Having a diversified portfolio of investments can help to improve insurers’ capital position under C-Ross. Good-quality corporate bonds – rated AA or above – are not available on the market beyond five years, unlike in Europe or the US, where it is relatively easy to get hold of highly rated corporate debt of 20 years or even longer, says the asset manager.

Tan at S&P says that investing in lower-rated long-term corporate debt would expose insurers to a higher level of credit risk – something they are likely to want to avoid.

There is some long-dated paper available, but it is just not diversified enough, which means the insurers are not able to pick up enough of a credit spread
Head of fixed-income at a Hong Kong asset manager

The lack of diversity in the onshore bond market and challenges of investing offshore means many insurers are now probing alternative investments as a way of meeting ALM needs.

“If we only look at bonds, these aren’t sufficient right now, but we have started to look at property and other investments that can provide us with a longer horizon.
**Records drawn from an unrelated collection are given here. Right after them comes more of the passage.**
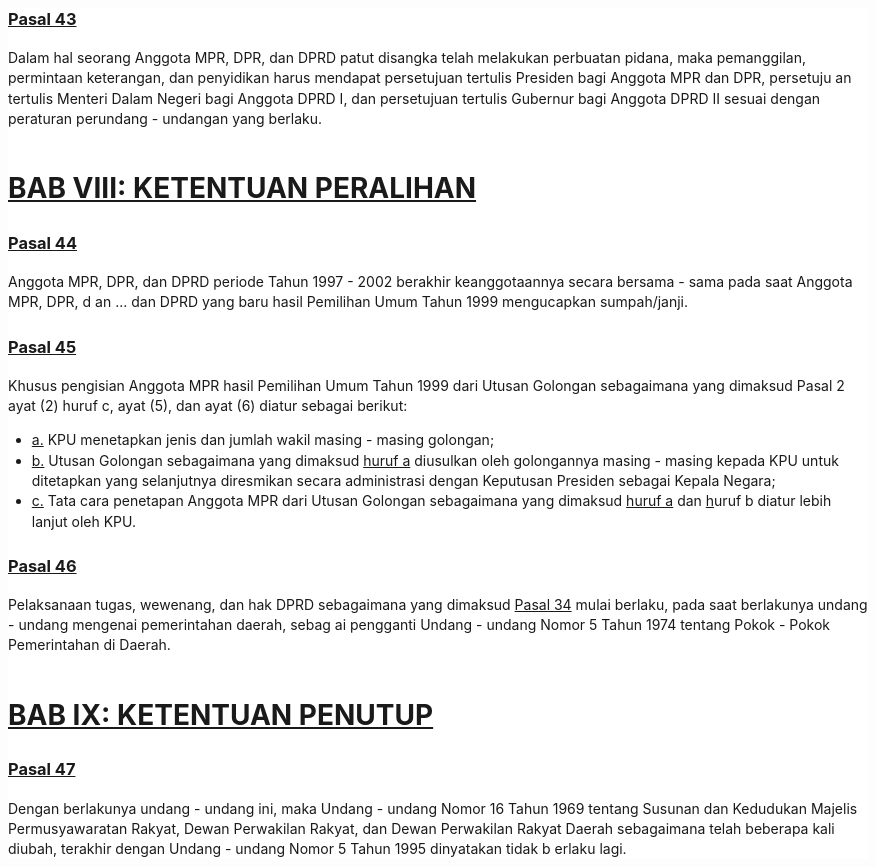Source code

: 
### [Pasal 43](http://example.org/legal/peraturan/uu/1999/4/pasal/0043)
Dalam hal seorang Anggota MPR, DPR, dan DPRD patut disangka telah melakukan perbuatan pidana, maka pemanggilan, permintaan keterangan, dan penyidikan harus mendapat persetujuan tertulis Presiden bagi Anggota MPR dan DPR, persetuju an tertulis Menteri Dalam Negeri bagi Anggota DPRD I, dan persetujuan tertulis Gubernur bagi Anggota DPRD II sesuai dengan peraturan perundang - undangan yang berlaku.
 


# [BAB VIII: KETENTUAN PERALIHAN](http://example.org/legal/peraturan/uu/1999/4/bab/0008)

### [Pasal 44](http://example.org/legal/peraturan/uu/1999/4/pasal/0044)
Anggota MPR, DPR, dan DPRD periode Tahun 1997 - 2002 berakhir keanggotaannya secara bersama - sama pada saat Anggota MPR, DPR, d an ... dan DPRD yang baru hasil Pemilihan Umum Tahun 1999 mengucapkan sumpah/janji.


### [Pasal 45](http://example.org/legal/peraturan/uu/1999/4/pasal/0045)
Khusus pengisian Anggota MPR hasil Pemilihan Umum Tahun 1999 dari Utusan Golongan sebagaimana yang dimaksud Pasal 2 ayat (2) huruf c, ayat (5), dan ayat (6) diatur sebagai berikut:
* [a.](http://example.org/legal/peraturan/uu/1999/4/pasal/0045/versi/19990201/huruf/a) KPU menetapkan jenis dan jumlah wakil masing - masing golongan;
* [b.](http://example.org/legal/peraturan/uu/1999/4/pasal/0045/versi/19990201/huruf/b) Utusan Golongan sebagaimana yang dimaksud [huruf a](http://example.org/legal/peraturan/uu/1999/4/pasal/0045/versi/19990201/huruf/a) diusulkan oleh golongannya masing - masing kepada KPU untuk ditetapkan yang selanjutnya diresmikan secara administrasi dengan Keputusan Presiden sebagai Kepala Negara;
* [c.](http://example.org/legal/peraturan/uu/1999/4/pasal/0045/versi/19990201/huruf/c) Tata cara penetapan Anggota MPR dari Utusan Golongan sebagaimana yang dimaksud [huruf a](http://example.org/legal/peraturan/uu/1999/4/pasal/0045/versi/19990201/huruf/a) dan [h](http://example.org/legal/peraturan/uu/1999/4/pasal/0045/versi/19990201/huruf/b)uruf b diatur lebih lanjut oleh KPU.


### [Pasal 46](http://example.org/legal/peraturan/uu/1999/4/pasal/0046)
Pelaksanaan tugas, wewenang, dan hak DPRD sebagaimana yang dimaksud [Pasal 34](http://example.org/legal/peraturan/uu/1999/4/pasal/0034) mulai berlaku, pada saat berlakunya undang - undang mengenai pemerintahan daerah, sebag ai pengganti Undang - undang Nomor 5 Tahun 1974 tentang Pokok - Pokok Pemerintahan di Daerah.
 


# [BAB IX: KETENTUAN PENUTUP](http://example.org/legal/peraturan/uu/1999/4/bab/0009)

### [Pasal 47](http://example.org/legal/peraturan/uu/1999/4/pasal/0047)
Dengan berlakunya undang - undang ini, maka Undang - undang Nomor 16 Tahun 1969 tentang Susunan dan Kedudukan Majelis Permusyawaratan Rakyat, Dewan Perwakilan Rakyat, dan Dewan Perwakilan Rakyat Daerah sebagaimana telah beberapa kali diubah, terakhir dengan Undang - undang Nomor 5 Tahun 1995 dinyatakan tidak b erlaku lagi.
There are some alternatives out there, but even here the choice is limited,” says the chief risk officer at the Chinese insurance company.

The Hong Kong-based fixed-income asset manager says the insurance regulator has been actively encouraging insurers to invest in infrastructure as a way of resolving the duration mismatch they are presently facing.

Hidden dangers

But there could be hidden dangers in investing in alternative assets such as infrastructure, warns Tan at S&P. “Many of these alternative investments come in the form of debt schemes, wealth management products and trust funds. The challenge of these investments is they might expose companies to additional levels of market and credit risk, which can be tricky. There is also the danger of shadow banking,” she says.

Property investments also tend to be less liquid than tapping the bond markets, although the fixed-income asset manager says this shouldn’t be too much of a problem as long as life insurers make sure they have a sufficient supply of bonds they can sell to offset any liquidity risk from their property investments.

Bonny Fu, a partner in the actuarial and insurance advisory department at EY, says that while conditions imposed by CIRC are pushing insurers towards more traditional protection business, they are going to have to take a careful look at how they balance their product offerings with what is possible under their ALM strategy.

“When insurers sell long-term business that targets a higher new business margin, they should control the length of their liabilities to avoid the penalisation of the very high interest rate risk capital charge due to asset and liability duration mismatch,” says Fu.